Segment Start: DATA SHOWN

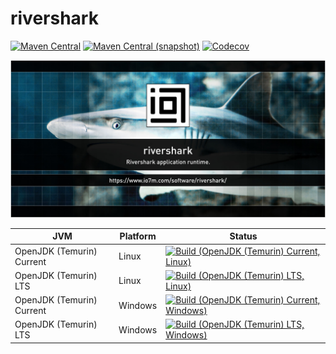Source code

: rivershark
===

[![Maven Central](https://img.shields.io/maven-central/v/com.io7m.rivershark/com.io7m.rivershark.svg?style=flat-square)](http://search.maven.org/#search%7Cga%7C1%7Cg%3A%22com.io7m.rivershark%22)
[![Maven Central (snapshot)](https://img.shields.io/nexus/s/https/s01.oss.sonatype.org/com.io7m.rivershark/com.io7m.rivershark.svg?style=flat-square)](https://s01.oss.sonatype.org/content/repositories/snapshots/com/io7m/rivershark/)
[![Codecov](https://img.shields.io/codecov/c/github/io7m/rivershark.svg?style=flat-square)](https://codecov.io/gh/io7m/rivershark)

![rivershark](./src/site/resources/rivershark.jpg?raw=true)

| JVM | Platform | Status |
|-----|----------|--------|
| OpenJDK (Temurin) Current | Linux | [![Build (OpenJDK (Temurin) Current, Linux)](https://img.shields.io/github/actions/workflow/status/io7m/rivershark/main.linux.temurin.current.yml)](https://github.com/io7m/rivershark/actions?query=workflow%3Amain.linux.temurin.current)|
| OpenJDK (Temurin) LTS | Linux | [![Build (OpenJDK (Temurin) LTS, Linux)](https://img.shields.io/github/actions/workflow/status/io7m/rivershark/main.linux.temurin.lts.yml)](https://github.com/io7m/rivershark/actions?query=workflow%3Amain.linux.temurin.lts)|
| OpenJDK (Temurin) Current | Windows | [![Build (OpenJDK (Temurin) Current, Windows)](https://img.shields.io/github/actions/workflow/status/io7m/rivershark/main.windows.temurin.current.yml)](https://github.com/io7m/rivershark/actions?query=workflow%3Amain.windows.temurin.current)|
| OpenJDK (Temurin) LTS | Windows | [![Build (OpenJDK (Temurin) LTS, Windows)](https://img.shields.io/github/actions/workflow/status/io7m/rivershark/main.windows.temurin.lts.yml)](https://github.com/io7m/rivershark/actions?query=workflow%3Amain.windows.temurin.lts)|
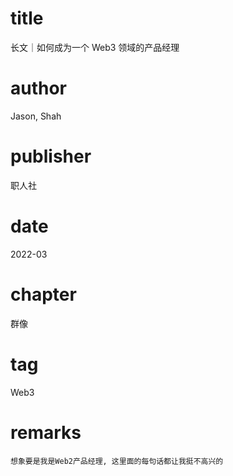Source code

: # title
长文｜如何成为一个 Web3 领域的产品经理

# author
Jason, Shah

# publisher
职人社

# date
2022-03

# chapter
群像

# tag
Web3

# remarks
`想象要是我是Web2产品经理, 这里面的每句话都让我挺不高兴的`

Segment End: DATA SHOWN

== EXERCISE INSTRUCTIONS ==
Everything in the entries above should be printed again exactly, apart from the pictures.

== RESPONSE AREA ==
Source code

: rivershark
===

[![Maven Central](https://img.shields.io/maven-central/v/com.io7m.rivershark/com.io7m.rivershark.svg?style=flat-square)](http://search.maven.org/#search%7Cga%7C1%7Cg%3A%22com.io7m.rivershark%22)
[![Maven Central (snapshot)](https://img.shields.io/nexus/s/https/s01.oss.sonatype.org/com.io7m.rivershark/com.io7m.rivershark.svg?style=flat-square)](https://s01.oss.sonatype.org/content/repositories/snapshots/com/io7m/rivershark/)
[![Codecov](https://img.shields.io/codecov/c/github/io7m/rivershark.svg?style=flat-square)](https://codecov.io/gh/io7m/rivershark)

![rivershark](./src/site/resources/rivershark.jpg?raw=true)

| JVM | Platform | Status |
|-----|----------|--------|
| OpenJDK (Temurin) Current | Linux | [![Build (OpenJDK (Temurin) Current, Linux)](https://img.shields.io/github/actions/workflow/status/io7m/rivershark/main.linux.temurin.current.yml)](https://github.com/io7m/rivershark/actions?query=workflow%3Amain.linux.temurin.current)|
| OpenJDK (Temurin) LTS | Linux | [![Build (OpenJDK (Temurin) LTS, Linux)](https://img.shields.io/github/actions/workflow/status/io7m/rivershark/main.linux.temurin.lts.yml)](https://github.com/io7m/rivershark/actions?query=workflow%3Amain.linux.temurin.lts)|
| OpenJDK (Temurin) Current | Windows | [![Build (OpenJDK (Temurin) Current, Windows)](https://img.shields.io/github/actions/workflow/status/io7m/rivershark/main.windows.temurin.current.yml)](https://github.com/io7m/rivershark/actions?query=workflow%3Amain.windows.temurin.current)|
| OpenJDK (Temurin) LTS | Windows | [![Build (OpenJDK (Temurin) LTS, Windows)](https://img.shields.io/github/actions/workflow/status/io7m/rivershark/main.windows.temurin.lts.yml)](https://github.com/io7m/rivershark/actions?query=workflow%3Amain.windows.temurin.lts)|
Source code

: # title
长文｜如何成为一个 Web3 领域的产品经理

# author
Jason, Shah

# publisher
职人社

# date
2022-03

# chapter
群像

# tag
Web3

# remarks
`想象要是我是Web2产品经理, 这里面的每句话都让我挺不高兴的`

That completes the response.